When I was interviewing him for his biography, he told me that he would figure out what he, a Mi’kmaw person, wanted – and then figure out how to make white people want the same thing. When a new highway exit was added to Nova Scotia in the 1980s, he noticed the sign read, “Annapolis Royal, established 1605, Canada’s oldest settlement.”
“After hearing about it, and viewing it, I contacted the mayor of the Town of Annapolis Royal, the warden of Annapolis County, and the Department of Transportation, and voiced my outrage. To their credit, after they were reminded about First Nation existence, the mayor and warden were shocked that they had supported the wording of the sign, and that they had not even briefly considered the existence of American Indian civilizations,” he wrote. They changed the sign to: “Annapolis Royal, established 1605, Stroll Through the Centuries.” Danny knew the power of words and valued solutions that brought people together.
His research was legendary. The foundational work for We Were Not the Savages was done in the 1970s and 1980s when he worked for the Department of Indian Affairs and had access to important documents. He found a “warden of the north” view of history that perpetually painted white people as heroic and central, and First Nations as subhuman and expendable.
Before Dan Paul set his sights on him, Edward Cornwallis was not a controversial figure. A 1975 National Film Board short called “Ballad to Cornwallis” sees a hippie poet swing from Cornwallis’s statue to tell him about all the great and awful things we’ve done in Halifax, the city he was sent to establish in 1749. Cornwallis was simply the fatherly founder, and his imposing statue demanded that you bend your neck and look up to him.
But Danny saw a replica of Cornwallis’s 1749 scalping proclamation, calling for the physical destruction of the Mi’kmaq, in a pub in the 1960s. The juxtaposition disturbed him greatly. He thought it should disturb everyone, so he quoted Cornwallis accurately and extensively. Cornwallis wanted to build a Protestant, British-ruled region, and wanted the Mi’kmaq – and the Acadians – gone. He paid government cash to any British person who murdered any Mi’kmaq. He prepared the groundwork for the Grand Dérangement of the Acadians.

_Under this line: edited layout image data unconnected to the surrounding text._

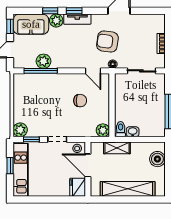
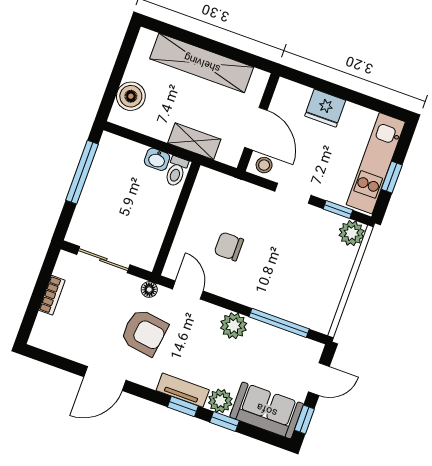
plant: (44, 61) -> (234, 326), moved
plant: (103, 130) -> (208, 181), removed
fridge: (78, 187) -> (325, 108), moved, turned 90

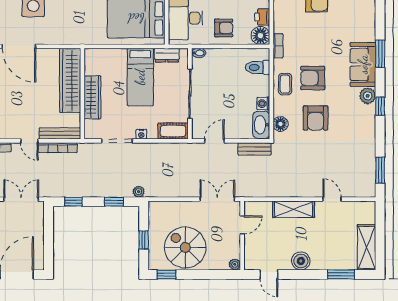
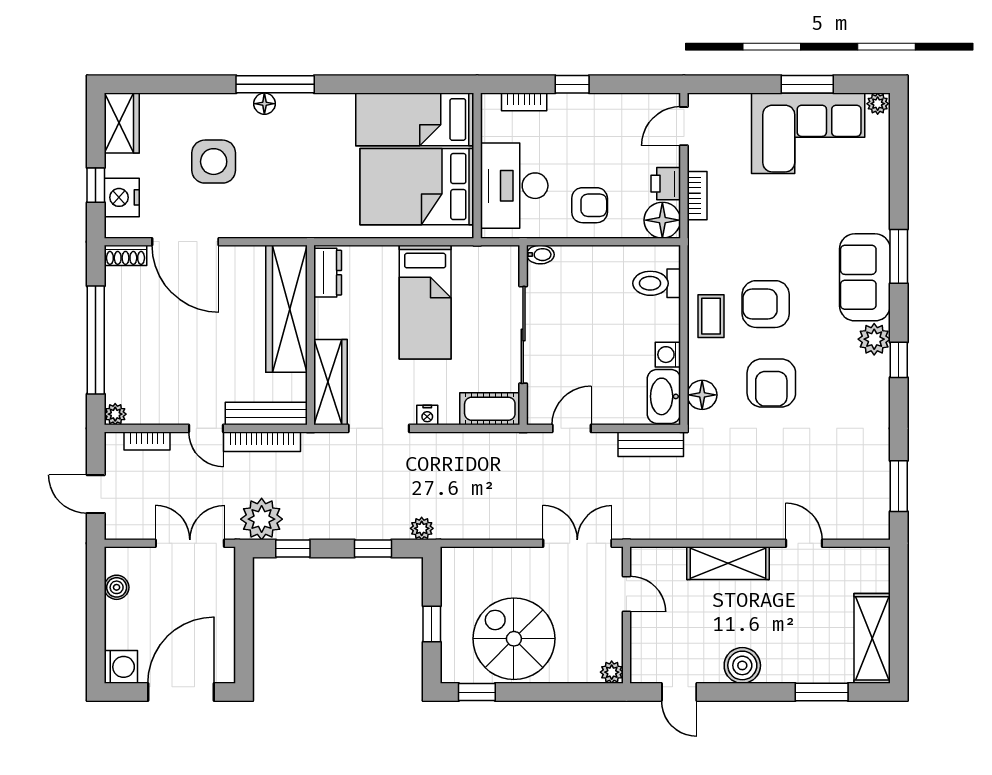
bookcase: (278, 46) -> (697, 196), moved
dresser: (167, 55) -> (328, 273), moved, turned -90
wardrobe: (92, 97) -> (331, 382), moved
plant: (57, 187) -> (262, 519), added
door: (242, 225) -> (626, 594), hinge flipped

Danny let white intellectuals try to defend those actions as civilized. They gave it a good go, but by the time the Cornwallis statue was removed from Halifax in 2018, they had lost the public debate. Few mourned the statue’s departure. I watched as it swung through the winter air and got dumped on a flatbed truck, then hauled off for storage. An eagle soared high above the small crowd.
Danny’s second book, published in 2017, is a novel “featuring love, comedy, intrigue, murder, compromise, war and peace.” He called it Chief Lightning Bolt. It begins in Mi’kma’ki, centuries ago, in a world that is not “pre-contact,” but thousands of years into a rich and fascinating civilization. It reveals another side to the author: a warm, loving, funny writer who gently begins with a sunrise, a nervous young man named Little Bear, and a charming woman named Early Blossom. Roughly 97 per cent of human history in this land was thus: entirely Indigenous.

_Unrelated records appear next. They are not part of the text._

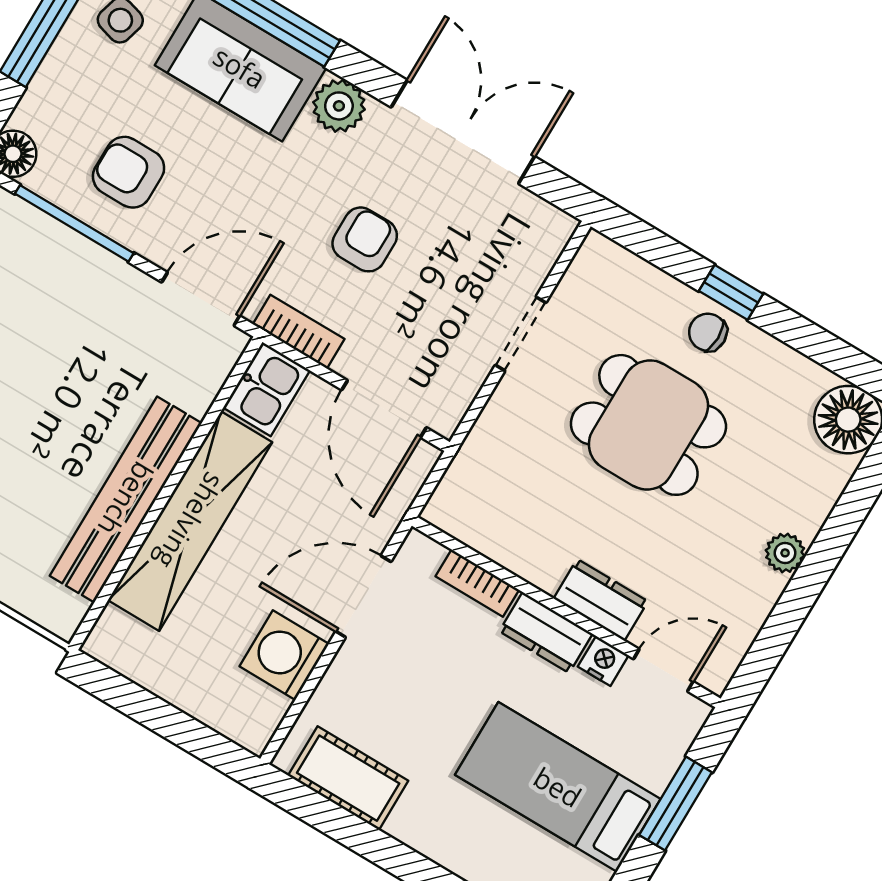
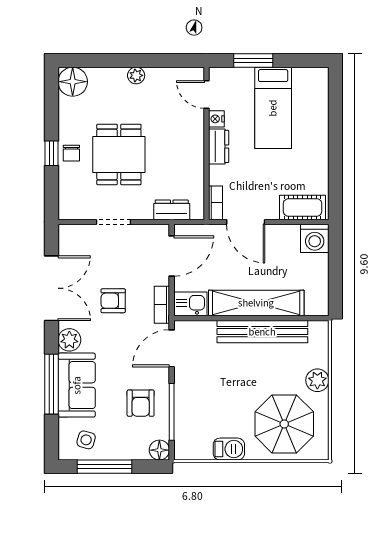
double door: (463, 132) -> (51, 288), swing flipped
door: (201, 299) -> (172, 348), hinge flipped
bookcase: (477, 583) -> (216, 203), moved
dresser: (601, 600) -> (172, 210), moved, turned 90
washing machine: (284, 655) -> (315, 238), moved
cot: (348, 778) -> (303, 207), moved, turned 90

His novel was overshadowed by his nonfiction book in his life, but perhaps in the long run of the future, the two books will be held by the same hands. One offers a brilliant deconstruction of colonized history in Mi’kma’ki, and the other rebuilds the lost world of Mi’kma’ki before the invasions. Together, they create a potent seedbed for our shared home.
As Danny wrote, “it is from these ashes of our greatness that we can one day see the Eagle rising through the Eastern Door, giving hope and purpose to a Nation being reborn.”